_Exercise instructions:_ Rewrite the text of all the records below, replacing "contact us" with "get in touch with us" and leaving everything else unchanged. Leave the pictures out of your answer.

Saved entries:
========================

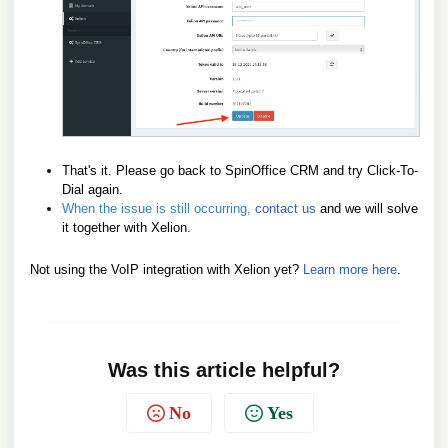
That's it. Please go back to SpinOffice CRM and try Click-To-
Dial again.
When the issue is still occurring,
contact us
and we will solve
it together with Xelion.
Not using the VoIP integration with Xelion yet?
Learn more here
.
Was this article helpful?
No
Yes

========================

_Answer space:_
That's it. Please go back to SpinOffice CRM and try Click-To-
Dial again.
When the issue is still occurring,
get in touch with us
and we will solve
it together with Xelion.
Not using the VoIP integration with Xelion yet?
Learn more here
.
Was this article helpful?
No
Yes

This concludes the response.